WTS24 GMBH shall have the right to use the services rendered for the Customer, stating the Customer’s name and industry, as a reference for its own advertising purposes. This shall also apply to WTS24 GMBH’s own advertising on the internet. To the extent that a Customer’s name is wholly or partially identical with a trademark or a designation protected by another right, the aforementioned right of WTS24 GMBH shall not be impaired thereby.

§ 13 Term and Termination of Continuing Obligations

13.1 If the performance obligations of WTS24 GMBH are not limited to a one-time, time-limited performance (“continuing obligation”), the contract term shall, subject to a deviating agreement in the contract, be a minimum of one month and shall be extended by one additional month in each case if the contract is not terminated by WTS24 GMBH or the Customer in text form with a notice period of 14 days to the end of the respective contract term.

13.2 The statutory rights of termination (e.g. §§ 643, 649 BGB) and the right to extraordinary termination of the contract for good cause shall remain unaffected by any agreed minimum term in the contract or pursuant to Section 13.1.

§ 14 Remuneration, Payment Terms

14.1 The remuneration shall be due for payment from the date of performance and shall be payable immediately upon the invoice date, without any deduction, to the account of WTS24 GMBH. Invoicing shall be on a time-and-materials basis, monthly in arrears for the services rendered in the preceding month.

14.2 All prices quoted are, unless otherwise stated, exclusive of the applicable statutory value-added tax. Any customs duties shall be borne by the Customer. If no prices have been agreed, the price list of WTS24 GMBH in the most current version shall apply.

14.3 WTS24 GMBH shall be entitled to adjust the prices agreed with the Customer in a continuing obligation by giving the Customer one month’s written notice, but not before four months from the start of the contract. The Customer shall have an extraordinary right of termination in such case.

14.4 If WTS24 GMBH renders services at the Customer’s request during night-time hours (between 6:00 p.m. and 8:00 a.m.), a surcharge on the otherwise agreed remuneration shall be invoiced to the Customer. The amount of the surcharge shall be determined primarily by the contract and shall, in the absence of an agreement, amount to 100%.

§ 15 Special Provisions for Purchase, Rental, and Works Contracts

In addition to the foregoing provisions, the following provisions shall also apply:

15.1 Liability for initial defects of the leased property shall be excluded (§ 536 BGB).

15.2 The Customer undertakes to accept deliveries and services (hereinafter collectively the “Work”) without undue delay, to the extent that acceptance is agreed and/or required, once WTS24 GMBH notifies the Customer of the completion of the Work to be accepted in text form.

15.3 If a defect is immaterial, the Customer may not refuse acceptance.

15.4 If acceptance is delayed through no fault of WTS24 GMBH, acceptance shall be deemed to have occurred upon the expiry of 2 weeks from notification of completion, but at the latest upon the Customer’s commissioning of the Work without declaring that the use is substantially impaired.

15.5 The Customer shall be obligated to inspect deliveries and services of WTS24 GMBH immediately upon receipt, but at the latest immediately after notification of completion, as to whether they are in conformity with the contract; § 377 HGB (German Commercial Code) shall remain unaffected. The transfer of software created or modified by WTS24 GMBH from a test system, where it was made available to the Customer upon notification of completion, to a production system, as well as comparable services in similar circumstances, shall be the Customer’s responsibility.

################

- Set exercise -
Carry on the WTS24 GMBH terms and conditions above, starting right after the last clause shown.

- Records shown -
################

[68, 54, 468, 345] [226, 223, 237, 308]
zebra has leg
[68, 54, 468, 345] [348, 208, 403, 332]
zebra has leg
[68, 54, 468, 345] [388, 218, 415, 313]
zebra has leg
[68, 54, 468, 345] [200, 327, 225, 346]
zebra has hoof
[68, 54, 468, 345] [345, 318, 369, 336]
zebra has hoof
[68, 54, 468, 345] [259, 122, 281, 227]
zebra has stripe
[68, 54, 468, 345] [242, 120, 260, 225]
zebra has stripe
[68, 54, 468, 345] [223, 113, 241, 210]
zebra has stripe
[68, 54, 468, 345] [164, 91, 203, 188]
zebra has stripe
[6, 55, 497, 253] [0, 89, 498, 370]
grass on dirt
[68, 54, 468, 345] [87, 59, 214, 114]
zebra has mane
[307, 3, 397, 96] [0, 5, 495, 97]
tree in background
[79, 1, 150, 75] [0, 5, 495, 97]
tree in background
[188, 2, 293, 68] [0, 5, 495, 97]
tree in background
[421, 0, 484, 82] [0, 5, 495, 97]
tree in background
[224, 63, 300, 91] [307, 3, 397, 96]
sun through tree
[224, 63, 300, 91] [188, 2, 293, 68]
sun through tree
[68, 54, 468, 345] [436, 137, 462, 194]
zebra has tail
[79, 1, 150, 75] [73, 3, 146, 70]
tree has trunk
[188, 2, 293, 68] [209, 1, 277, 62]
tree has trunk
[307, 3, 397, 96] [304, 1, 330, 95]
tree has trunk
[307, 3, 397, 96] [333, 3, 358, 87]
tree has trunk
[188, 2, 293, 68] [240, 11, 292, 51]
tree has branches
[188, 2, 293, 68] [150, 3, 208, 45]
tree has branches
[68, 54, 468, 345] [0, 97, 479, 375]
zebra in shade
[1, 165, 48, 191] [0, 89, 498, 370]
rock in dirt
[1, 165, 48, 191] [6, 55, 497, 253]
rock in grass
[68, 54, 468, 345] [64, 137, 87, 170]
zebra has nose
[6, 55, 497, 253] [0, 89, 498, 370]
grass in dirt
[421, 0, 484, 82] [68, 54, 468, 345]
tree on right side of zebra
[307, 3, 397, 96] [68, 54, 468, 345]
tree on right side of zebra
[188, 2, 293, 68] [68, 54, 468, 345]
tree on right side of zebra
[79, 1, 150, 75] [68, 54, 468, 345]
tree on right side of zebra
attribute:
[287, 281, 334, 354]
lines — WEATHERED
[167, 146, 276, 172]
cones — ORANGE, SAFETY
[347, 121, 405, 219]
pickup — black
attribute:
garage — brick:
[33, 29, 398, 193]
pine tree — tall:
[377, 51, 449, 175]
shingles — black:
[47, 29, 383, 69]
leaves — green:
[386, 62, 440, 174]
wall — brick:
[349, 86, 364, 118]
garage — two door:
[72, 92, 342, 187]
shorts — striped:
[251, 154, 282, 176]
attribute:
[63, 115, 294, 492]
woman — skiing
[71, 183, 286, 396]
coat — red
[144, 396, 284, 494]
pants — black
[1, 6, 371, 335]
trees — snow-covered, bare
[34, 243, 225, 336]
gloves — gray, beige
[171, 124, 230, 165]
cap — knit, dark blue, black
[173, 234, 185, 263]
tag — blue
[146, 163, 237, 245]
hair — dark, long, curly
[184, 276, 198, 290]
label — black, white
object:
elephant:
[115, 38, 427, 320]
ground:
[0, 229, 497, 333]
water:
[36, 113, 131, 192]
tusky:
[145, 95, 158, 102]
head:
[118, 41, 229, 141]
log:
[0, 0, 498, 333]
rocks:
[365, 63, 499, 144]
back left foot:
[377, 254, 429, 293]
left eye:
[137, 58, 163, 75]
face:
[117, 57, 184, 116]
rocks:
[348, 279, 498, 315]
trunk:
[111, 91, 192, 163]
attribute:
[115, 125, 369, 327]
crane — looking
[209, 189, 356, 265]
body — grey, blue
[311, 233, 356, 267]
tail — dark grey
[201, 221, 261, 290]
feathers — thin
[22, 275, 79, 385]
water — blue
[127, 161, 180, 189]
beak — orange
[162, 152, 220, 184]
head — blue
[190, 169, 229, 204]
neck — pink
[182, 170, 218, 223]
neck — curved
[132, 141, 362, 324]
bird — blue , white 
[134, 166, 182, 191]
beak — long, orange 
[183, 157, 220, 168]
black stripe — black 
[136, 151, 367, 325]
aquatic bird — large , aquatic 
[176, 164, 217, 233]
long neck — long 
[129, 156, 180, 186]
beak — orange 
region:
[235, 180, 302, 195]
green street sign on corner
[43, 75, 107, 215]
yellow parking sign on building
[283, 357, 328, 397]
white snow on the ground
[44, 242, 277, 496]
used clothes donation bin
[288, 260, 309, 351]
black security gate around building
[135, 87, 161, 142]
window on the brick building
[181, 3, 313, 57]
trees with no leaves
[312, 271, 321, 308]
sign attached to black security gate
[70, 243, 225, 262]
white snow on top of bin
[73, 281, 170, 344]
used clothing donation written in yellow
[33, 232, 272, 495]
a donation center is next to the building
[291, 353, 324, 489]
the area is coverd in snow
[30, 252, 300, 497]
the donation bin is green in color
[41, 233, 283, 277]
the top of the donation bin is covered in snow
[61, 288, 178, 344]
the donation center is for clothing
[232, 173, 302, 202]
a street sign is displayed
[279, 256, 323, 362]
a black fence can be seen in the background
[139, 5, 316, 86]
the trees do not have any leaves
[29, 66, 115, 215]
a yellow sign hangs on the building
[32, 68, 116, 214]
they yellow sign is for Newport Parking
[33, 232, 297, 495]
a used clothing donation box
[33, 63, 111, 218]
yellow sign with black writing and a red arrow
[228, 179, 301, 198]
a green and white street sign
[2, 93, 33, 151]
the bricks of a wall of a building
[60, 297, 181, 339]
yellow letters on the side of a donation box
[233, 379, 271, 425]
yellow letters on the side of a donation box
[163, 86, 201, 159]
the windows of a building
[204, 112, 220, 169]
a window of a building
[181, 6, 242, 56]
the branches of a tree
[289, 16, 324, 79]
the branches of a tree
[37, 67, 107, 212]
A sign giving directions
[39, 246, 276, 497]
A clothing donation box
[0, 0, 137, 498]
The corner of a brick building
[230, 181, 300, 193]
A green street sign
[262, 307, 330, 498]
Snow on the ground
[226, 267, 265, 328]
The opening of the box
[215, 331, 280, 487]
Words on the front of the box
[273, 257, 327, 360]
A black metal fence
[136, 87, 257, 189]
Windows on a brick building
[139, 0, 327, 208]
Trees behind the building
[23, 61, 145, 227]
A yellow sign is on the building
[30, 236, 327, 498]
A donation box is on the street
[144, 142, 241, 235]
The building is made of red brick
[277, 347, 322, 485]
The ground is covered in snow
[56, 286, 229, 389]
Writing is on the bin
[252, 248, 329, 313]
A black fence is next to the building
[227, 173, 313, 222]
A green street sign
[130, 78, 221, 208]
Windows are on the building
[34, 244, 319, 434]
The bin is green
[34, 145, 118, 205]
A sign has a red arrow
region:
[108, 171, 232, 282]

################

- Response below -
15.6 WTS24 GMBH shall be entitled to claim up to 50% of the purchase price or work remuneration as a progress payment immediately upon conclusion of the contract. In the context of continuing obligations with a works contract character, invoices issued prior to completion of the services shall, in case of doubt, be understood as claiming a corresponding progress payment on the work remuneration becoming due upon acceptance. Section 14 shall apply accordingly to each individual progress payment claim.

15.7 In the event of a justified demand for supplementary performance by the Customer, WTS24 GMBH reserves the right to determine the type of supplementary performance (replacement delivery or repair). §§ 439(3), 636 BGB shall remain unaffected.

§ 16 Right to Amend

WTS24 GMBH reserves the right to amend these GTC or further contractual terms referencing them at any time outside of a specific exchange of services. During an ongoing contract, such amendments shall only become effective if the Customer does not object to the amendment within one month of receipt of a notification of amendment in text form and WTS24 GMBH has informed the Customer of the right to object and the deadline in the notification of amendment in text form. If the Customer objects to the amendment, the contract shall continue without the amendments. However, WTS24 GMBH shall be entitled to terminate the contract with one month’s notice to the end of the quarter, in writing (§ 126(1) BGB), within one month of receipt of the objection. Excluded from this right to amend are all amendments relating to material contractual obligations of a party; this shall not apply if the amendment is necessary to adapt the contract, the GTC, or the further contractual terms referencing them to mandatory statutory changes.

§ 17 Withdrawal or Cancellation by the Buyer

17.1 If the Buyer withdraws from the contract or cancels the order after the order has been placed for reasons not attributable to the Seller, the Seller shall be entitled to claim damages for non-performance.

17.2 The damages shall be calculated on a lump-sum basis as follows:

  1. 30% of the agreed purchase price if the goods have not yet been procured or reserved.
  2. 50% of the purchase price if the goods have already been procured, reserved, or prepared for the Buyer.
  3. Up to 100% of the purchase price if the goods were specifically procured, customised, or already delivered or made ready for dispatch for the Buyer.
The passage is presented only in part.